そこに立っていると、初めて見た時の様な、真っ黒で見る者に不吉な印象を抱かせた雰囲気は鳴りを潜めており、健康的な良く日に焼けた子供にしか見えなかった。
「水の属精霊にしては、妙に色黒ね」シルフィーがディーネの周りをクルクル回りだした。
「弓が得意なのよね? 使って見せてくれる?」シルフィーが聞くとディーネはコクりと頷き、弓を呼び出した。
ディーネが呼び出した弓は真っ黒なショートボウだった。
それを見たシルフィーは、「肌の色といい、使う武器まで真っ黒なんてね……どうやら精霊樹を急成長させたから、浄化しきれなかった魔素がそのままディーネの元に戻ってしまったようね」
僕が少し心配して見ていると、ディーネは青い矢のような物を番えた。
「スプラッシュアロー!」ルナが驚いたように呟いた。
「ルナ、あの青い矢の事を知っているの?」僕にはあの矢が何なのか見当もつかなかったのだ。
「はい、私が水の属性に強い適正があると知った父が、水の初級魔法を幾つか覚えさせてくれたんです……私は覚えられたんですが、まだ使う事が出来ない魔法なんです」
どうやら魔法というのは属性適正があれば無条件に使える訳ではないらしい。何らかの能力が不足しているのかもしれない。

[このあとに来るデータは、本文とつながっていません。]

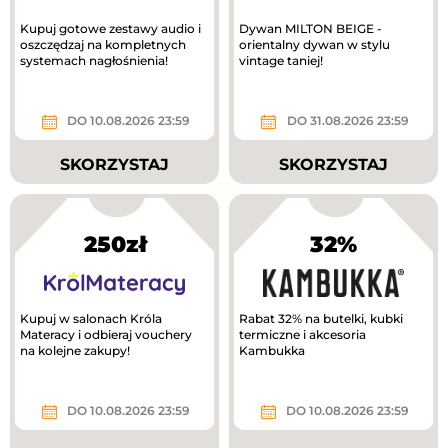
Kupuj gotowe zestawy audio i
Dywan MILTON BEIGE -
oszczędzaj na kompletnych
orientalny dywan w stylu
systemach nagłośnienia!
vintage taniej!
DO 10.08.2026 23:59
DO 31.08.2026 23:59
SKORZYSTAJ
SKORZYSTAJ
250zł
32%
Kupuj w salonach Króla
Rabat 32% na butelki, kubki
Materacy i odbieraj vouchery
termiczne i akcesoria
na kolejne zakupy!
Kambukka
DO 10.08.2026 23:59
DO 10.08.2026 23:59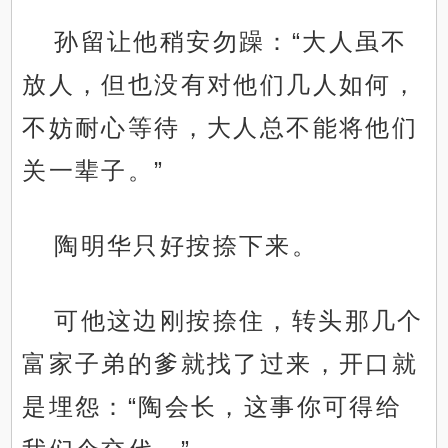
孙留让他稍安勿躁：“大人虽不
放人，但也没有对他们几人如何，
不妨耐心等待，大人总不能将他们
关一辈子。”
陶明华只好按捺下来。
可他这边刚按捺住，转头那几个
富家子弟的爹就找了过来，开口就
是埋怨：“陶会长，这事你可得给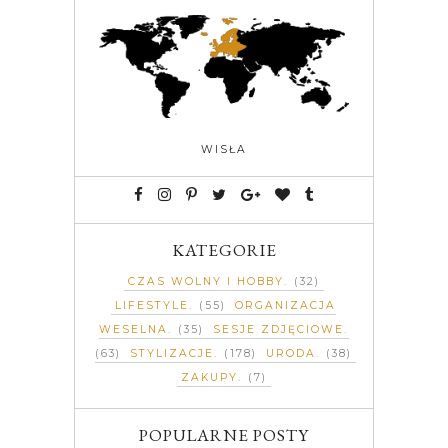
WISŁA
KATEGORIE
CZAS WOLNY I HOBBY
(32)
LIFESTYLE
(55)
ORGANIZACJA
WESELNA
(35)
SESJE ZDJĘCIOWE
(63)
STYLIZACJE
(178)
URODA
(38)
ZAKUPY
(7)
POPULARNE POSTY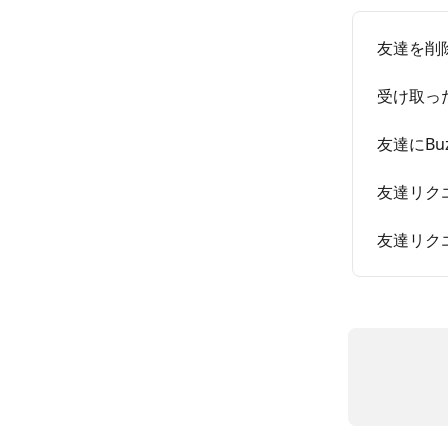
友達を削
受け取っ
友達にBu
友達リク
友達リク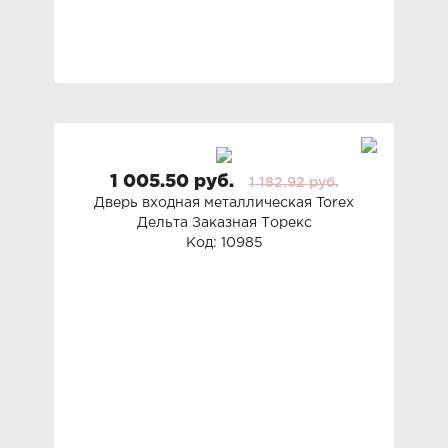
1 005.50 руб.
1 182.92 руб.
Дверь входная металлическая Torex
Дельта Заказная Торекс
Код: 10985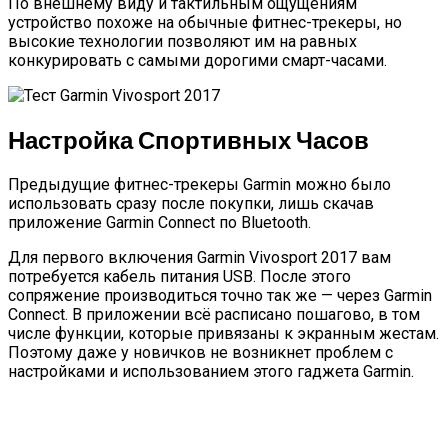
По внешнему виду и тактильным ощущениям
устройство похоже на обычные фитнес-трекеры, но
высокие технологии позволяют им на равных
конкурировать с самыми дорогими смарт-часами.
Настройка Спортивных Часов
Предыдущие фитнес-трекеры Garmin можно было
использовать сразу после покупки, лишь скачав
приложение Garmin Connect по Bluetooth.
Для первого включения Garmin Vivosport 2017 вам
потребуется кабель питания USB. После этого
сопряжение производиться точно так же — через Garmin
Connect. В приложении всё расписано пошагово, в том
числе функции, которые привязаны к экранным жестам.
Поэтому даже у новичков не возникнет проблем с
настройками и использованием этого гаджета Garmin.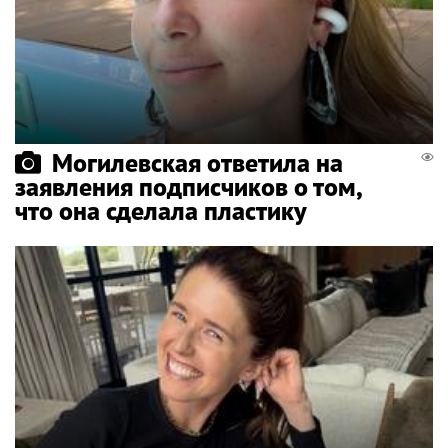
Могилевская ответила на
заявления подписчиков о том,
что она сделала пластику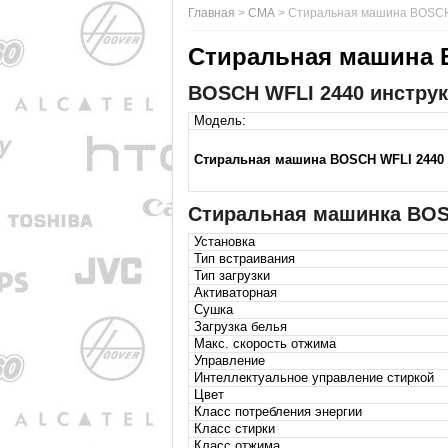
Главная
>
СМА
>
Стиральная машина BOSCH
Стиральная машина 
BOSCH WFLI 2440 инструк
Модель:
Стиральная машина BOSCH WFLI 2440
Стиральная машинка BOS
Установка
Тип встраивания
Тип загрузки
Активаторная
Сушка
Загрузка белья
Макс. скорость отжима
Управление
Интеллектуальное управление стиркой
Цвет
Класс потребления энергии
Класс стирки
Класс отжима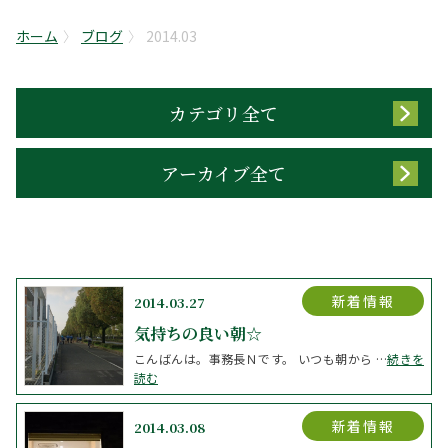
ホーム
ブログ
2014.03
カテゴリ全て
アーカイブ全て
新着情報
2014.03.27
気持ちの良い朝☆
こんばんは。事務長Ｎです。 いつも朝から …
続きを
読む
新着情報
2014.03.08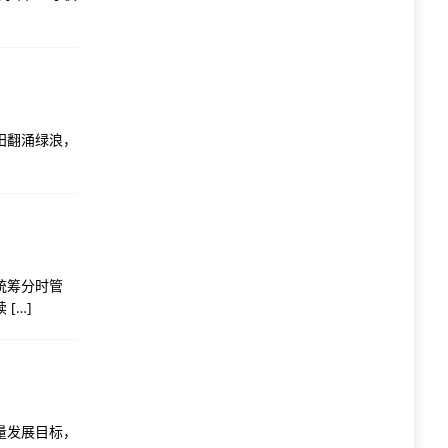
田翻涌绿浪，
统筹分时管
续
[…]
量发展目标，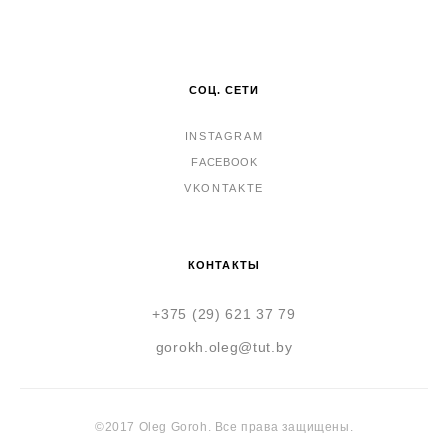
СОЦ. СЕТИ
INSTAGRAM
F
ACEBOOK
VKONTAKTE
КОНТАКТЫ
+375 (29) 621 37 79
gorokh.oleg
@tut.by
©2017 Oleg Goroh. Все права защищены.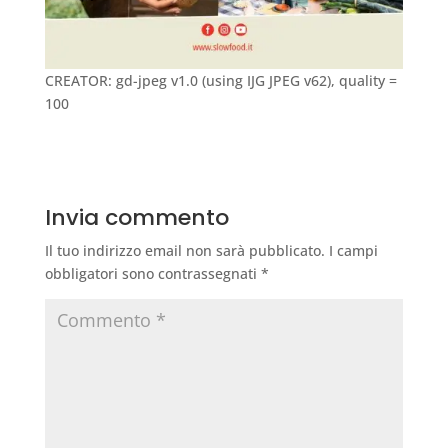
CREATOR: gd-jpeg v1.0 (using IJG JPEG v62), quality =
100
Invia commento
Il tuo indirizzo email non sarà pubblicato.
I campi
obbligatori sono contrassegnati
*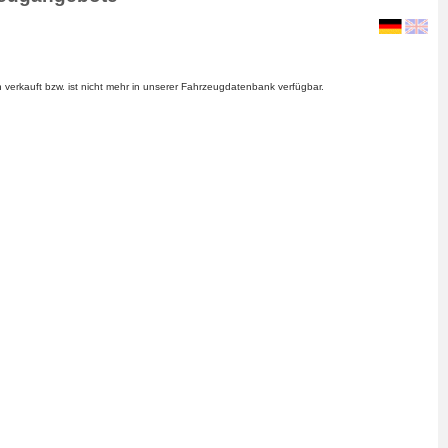
verkauft bzw. ist nicht mehr in unserer Fahrzeugdatenbank verfügbar.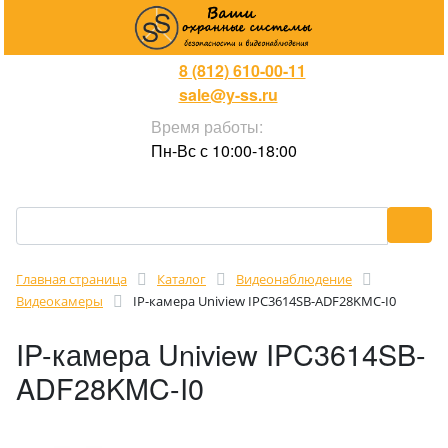
8 (812) 610-00-11
sale@y-ss.ru
Время работы:
Пн-Вс с 10:00-18:00
Главная страница
Каталог
Видеонаблюдение
Видеокамеры
IP-камера Uniview IPC3614SB-ADF28KMC-I0
IP-камера Uniview IPC3614SB-
ADF28KMC-I0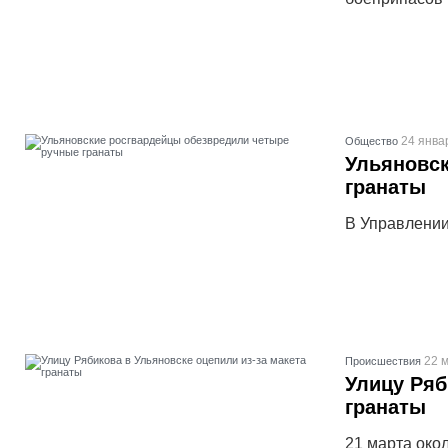
24 янва
Общество
Ульяновс
гранаты
В Управлении
22 м
Проиcшествия
Улицу Ряб
гранаты
21 марта око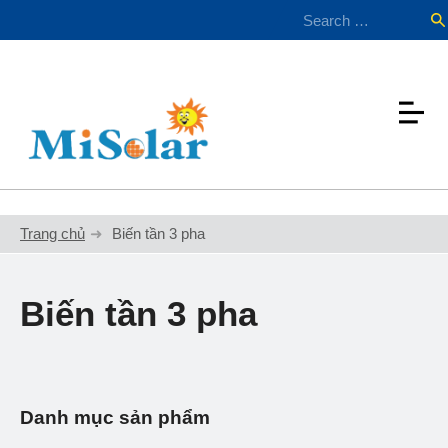
Trang chủ
Biến tần 3 pha
Biến tần 3 pha
Danh mục sản phẩm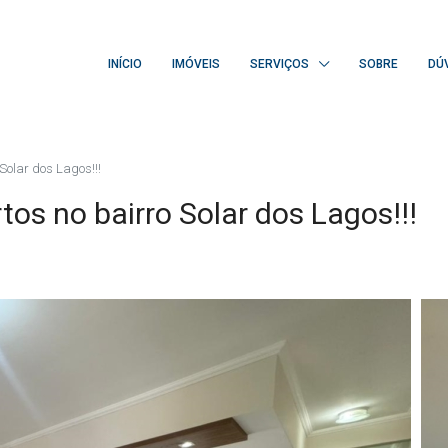
INÍCIO
IMÓVEIS
SERVIÇOS
SOBRE
DÚ
olar dos Lagos!!!
os no bairro Solar dos Lagos!!!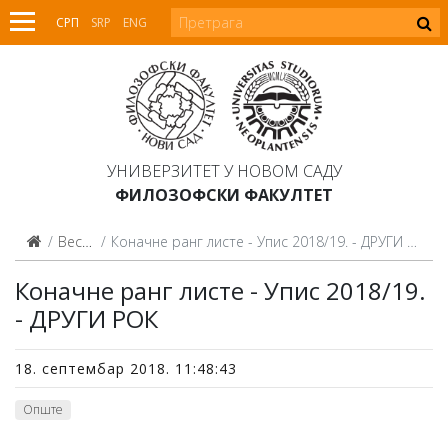
СРП
SRP
ENG
УНИВЕРЗИТЕТ У НОВОМ САДУ
ФИЛОЗОФСКИ ФАКУЛТЕТ
Вести
Коначне ранг листе - Упис 2018/19. - ДРУГИ РОК
Коначне ранг листе - Упис 2018/19.
- ДРУГИ РОК
18. септембар 2018. 11:48:43
Опште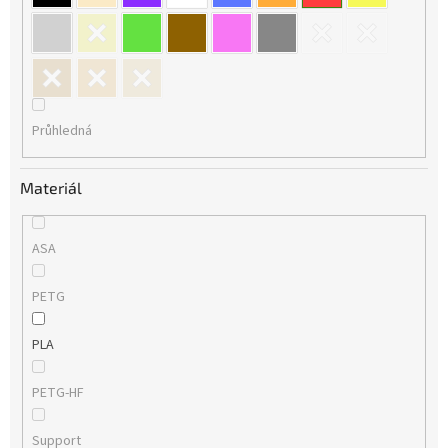
Průhledná
Materiál
ASA
PETG
PLA
PETG-HF
Support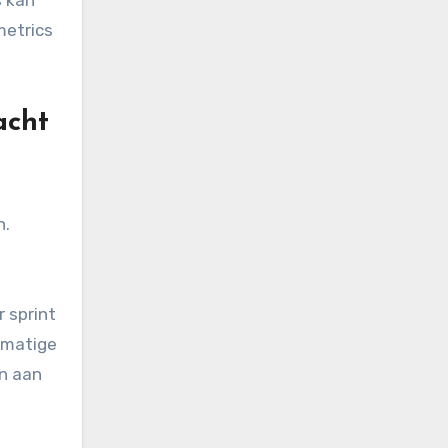
metrics
acht
n.
 sprint
lmatige
en aan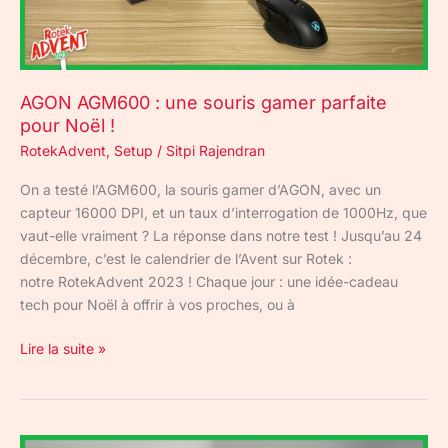
pour
Noël
!
AGON AGM600 : une souris gamer parfaite
pour Noël !
RotekAdvent
,
Setup
/
Sitpi Rajendran
On a testé l’AGM600, la souris gamer d’AGON, avec un
capteur 16000 DPI, et un taux d’interrogation de 1000Hz, que
vaut-elle vraiment ? La réponse dans notre test ! Jusqu’au 24
décembre, c’est le calendrier de l’Avent sur Rotek :
notre RotekAdvent 2023 ! Chaque jour : une idée-cadeau
tech pour Noël à offrir à vos proches, ou à
Lire la suite »
Backbone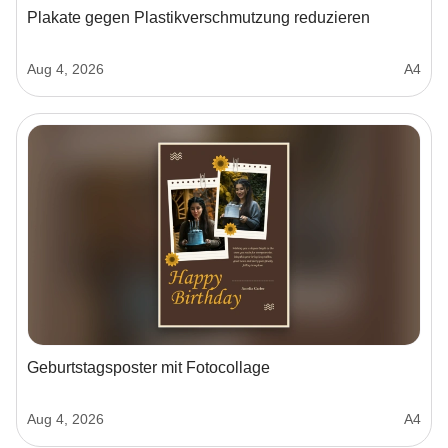
Plakate gegen Plastikverschmutzung reduzieren
Aug 4, 2026
A4
Geburtstagsposter mit Fotocollage
Aug 4, 2026
A4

「初級魔法といってもそれぞれ難度に差があるからね。高度な魔法を使える能力を手にいれる為だけに、探索者を雇ってダンジョンで魔素吸収を行う、学者や貴族階級なんてのもいるわよ」シルフィーが補足説明をしてくれた。
(今のままだと、ルナもキャロも折角得た力を活かせないな……育成についても、何れ考えないといけないかな)
猪鹿亭には以前、エルフィーデ女王国のエルフが滞在していた事があるらしく、庭にはそのエルフ達の訓練用の的が、そのまま残っている。
ディーネはその的に向けてショートボウを構え発射した。
「パシュ」と軽い音がして青い矢が的に命中し、的に当たった矢は、当たると同時に只の水に戻ったようだ。
「普通のスプラッシュアローよりも射程は長いみたいだけど、弓での溜めが必要な分、速射性は劣るわね」
シルフィーの評価に、僕も概ね同意だった。接近してくる敵には普通の魔法が有効かもしれない。
しかし、僕の狩りでの用途を考えれば、狙撃用としてとても有効に思えた。
(僕はまた一体、頼もしい仲間を得たのかもしれない)
僕は、ディーネを見ながら、そう考えたのだった。